INPUT DATA.

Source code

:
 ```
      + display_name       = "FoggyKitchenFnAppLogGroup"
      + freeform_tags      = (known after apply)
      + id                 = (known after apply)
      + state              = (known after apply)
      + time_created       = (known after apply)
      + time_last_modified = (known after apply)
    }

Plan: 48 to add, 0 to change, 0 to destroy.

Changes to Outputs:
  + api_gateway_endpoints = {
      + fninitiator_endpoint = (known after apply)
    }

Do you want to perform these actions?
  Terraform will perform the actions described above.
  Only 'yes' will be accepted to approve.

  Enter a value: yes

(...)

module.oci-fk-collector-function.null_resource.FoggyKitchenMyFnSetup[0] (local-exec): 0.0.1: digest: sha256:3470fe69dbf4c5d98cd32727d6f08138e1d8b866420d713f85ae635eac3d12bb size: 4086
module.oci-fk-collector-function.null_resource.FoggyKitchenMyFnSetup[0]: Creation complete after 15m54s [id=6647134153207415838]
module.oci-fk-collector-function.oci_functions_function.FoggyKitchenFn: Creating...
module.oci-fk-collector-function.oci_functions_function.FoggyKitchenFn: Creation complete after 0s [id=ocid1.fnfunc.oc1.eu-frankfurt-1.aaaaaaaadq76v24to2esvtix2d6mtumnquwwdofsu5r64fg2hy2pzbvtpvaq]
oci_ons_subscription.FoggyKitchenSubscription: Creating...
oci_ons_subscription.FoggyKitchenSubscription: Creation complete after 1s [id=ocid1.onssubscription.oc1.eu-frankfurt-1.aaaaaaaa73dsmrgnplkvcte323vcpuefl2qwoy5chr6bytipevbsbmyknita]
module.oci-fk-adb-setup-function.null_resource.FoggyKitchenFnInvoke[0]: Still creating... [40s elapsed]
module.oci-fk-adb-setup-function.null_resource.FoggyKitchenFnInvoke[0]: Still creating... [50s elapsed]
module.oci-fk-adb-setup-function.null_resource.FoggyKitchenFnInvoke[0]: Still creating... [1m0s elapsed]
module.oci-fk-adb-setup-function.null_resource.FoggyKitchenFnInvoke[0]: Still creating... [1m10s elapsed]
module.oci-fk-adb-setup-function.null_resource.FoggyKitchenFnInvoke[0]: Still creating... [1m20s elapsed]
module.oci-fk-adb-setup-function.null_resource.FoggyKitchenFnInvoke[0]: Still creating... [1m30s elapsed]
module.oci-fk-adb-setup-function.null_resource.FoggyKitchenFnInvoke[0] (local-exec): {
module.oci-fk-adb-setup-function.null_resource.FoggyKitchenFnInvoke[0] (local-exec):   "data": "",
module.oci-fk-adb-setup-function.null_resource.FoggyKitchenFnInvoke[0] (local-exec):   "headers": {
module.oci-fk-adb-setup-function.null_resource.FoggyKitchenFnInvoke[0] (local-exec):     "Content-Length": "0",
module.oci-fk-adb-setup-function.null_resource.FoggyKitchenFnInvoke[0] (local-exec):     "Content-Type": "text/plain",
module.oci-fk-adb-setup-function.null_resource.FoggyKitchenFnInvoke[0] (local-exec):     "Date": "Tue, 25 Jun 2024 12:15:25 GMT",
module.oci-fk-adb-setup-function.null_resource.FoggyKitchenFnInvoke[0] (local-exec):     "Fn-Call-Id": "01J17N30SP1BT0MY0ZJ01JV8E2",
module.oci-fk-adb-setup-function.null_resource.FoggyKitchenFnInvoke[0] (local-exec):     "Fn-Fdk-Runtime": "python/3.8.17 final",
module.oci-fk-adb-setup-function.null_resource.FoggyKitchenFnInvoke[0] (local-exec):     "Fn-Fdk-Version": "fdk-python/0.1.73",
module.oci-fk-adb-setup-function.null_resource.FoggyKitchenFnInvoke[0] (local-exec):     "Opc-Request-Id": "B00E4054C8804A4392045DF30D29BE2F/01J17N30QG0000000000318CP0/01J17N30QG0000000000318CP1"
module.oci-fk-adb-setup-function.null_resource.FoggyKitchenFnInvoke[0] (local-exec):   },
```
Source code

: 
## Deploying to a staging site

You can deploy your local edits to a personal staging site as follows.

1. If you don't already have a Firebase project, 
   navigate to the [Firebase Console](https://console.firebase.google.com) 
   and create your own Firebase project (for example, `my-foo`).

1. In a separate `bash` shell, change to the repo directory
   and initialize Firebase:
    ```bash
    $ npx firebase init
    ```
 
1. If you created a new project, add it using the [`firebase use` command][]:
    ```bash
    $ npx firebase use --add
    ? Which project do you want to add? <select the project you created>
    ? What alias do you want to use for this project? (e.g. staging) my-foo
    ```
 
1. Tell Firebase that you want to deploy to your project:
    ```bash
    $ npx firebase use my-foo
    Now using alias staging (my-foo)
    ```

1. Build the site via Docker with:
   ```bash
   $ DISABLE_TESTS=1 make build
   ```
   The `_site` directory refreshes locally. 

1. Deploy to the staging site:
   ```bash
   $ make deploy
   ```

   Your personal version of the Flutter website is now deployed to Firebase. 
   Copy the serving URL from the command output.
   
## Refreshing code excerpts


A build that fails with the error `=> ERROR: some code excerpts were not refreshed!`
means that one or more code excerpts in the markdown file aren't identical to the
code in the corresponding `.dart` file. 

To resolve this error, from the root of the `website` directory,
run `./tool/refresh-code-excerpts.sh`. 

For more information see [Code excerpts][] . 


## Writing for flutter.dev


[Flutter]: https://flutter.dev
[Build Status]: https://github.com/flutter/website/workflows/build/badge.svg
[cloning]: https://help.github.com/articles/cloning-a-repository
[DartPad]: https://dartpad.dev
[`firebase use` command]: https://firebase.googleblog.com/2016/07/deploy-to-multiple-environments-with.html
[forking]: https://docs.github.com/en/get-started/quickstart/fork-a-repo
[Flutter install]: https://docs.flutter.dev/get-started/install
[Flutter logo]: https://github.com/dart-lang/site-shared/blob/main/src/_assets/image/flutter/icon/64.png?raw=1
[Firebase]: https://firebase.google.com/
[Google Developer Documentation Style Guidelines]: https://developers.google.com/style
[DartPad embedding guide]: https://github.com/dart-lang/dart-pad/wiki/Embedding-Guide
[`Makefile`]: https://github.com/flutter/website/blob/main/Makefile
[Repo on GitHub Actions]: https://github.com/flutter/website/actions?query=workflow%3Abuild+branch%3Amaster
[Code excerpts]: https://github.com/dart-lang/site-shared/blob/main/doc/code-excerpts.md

WORK TO BE COMPLETED.
Exactly the lines above from the one with "1. Build the" to the one with "[Firebase]: https://firebase.google.com/", both included, are to be quoted; leave the rest out.

SOLUTION TO THIS EXERCISE.
1. Build the site via Docker with:
   ```bash
   $ DISABLE_TESTS=1 make build
   ```
   The `_site` directory refreshes locally. 

1. Deploy to the staging site:
   ```bash
   $ make deploy
   ```

   Your personal version of the Flutter website is now deployed to Firebase. 
   Copy the serving URL from the command output.
   
## Refreshing code excerpts


A build that fails with the error `=> ERROR: some code excerpts were not refreshed!`
means that one or more code excerpts in the markdown file aren't identical to the
code in the corresponding `.dart` file. 

To resolve this error, from the root of the `website` directory,
run `./tool/refresh-code-excerpts.sh`. 

For more information see [Code excerpts][] . 


## Writing for flutter.dev


[Flutter]: https://flutter.dev
[Build Status]: https://github.com/flutter/website/workflows/build/badge.svg
[cloning]: https://help.github.com/articles/cloning-a-repository
[DartPad]: https://dartpad.dev
[`firebase use` command]: https://firebase.googleblog.com/2016/07/deploy-to-multiple-environments-with.html
[forking]: https://docs.github.com/en/get-started/quickstart/fork-a-repo
[Flutter install]: https://docs.flutter.dev/get-started/install
[Flutter logo]: https://github.com/dart-lang/site-shared/blob/main/src/_assets/image/flutter/icon/64.png?raw=1
[Firebase]: https://firebase.google.com/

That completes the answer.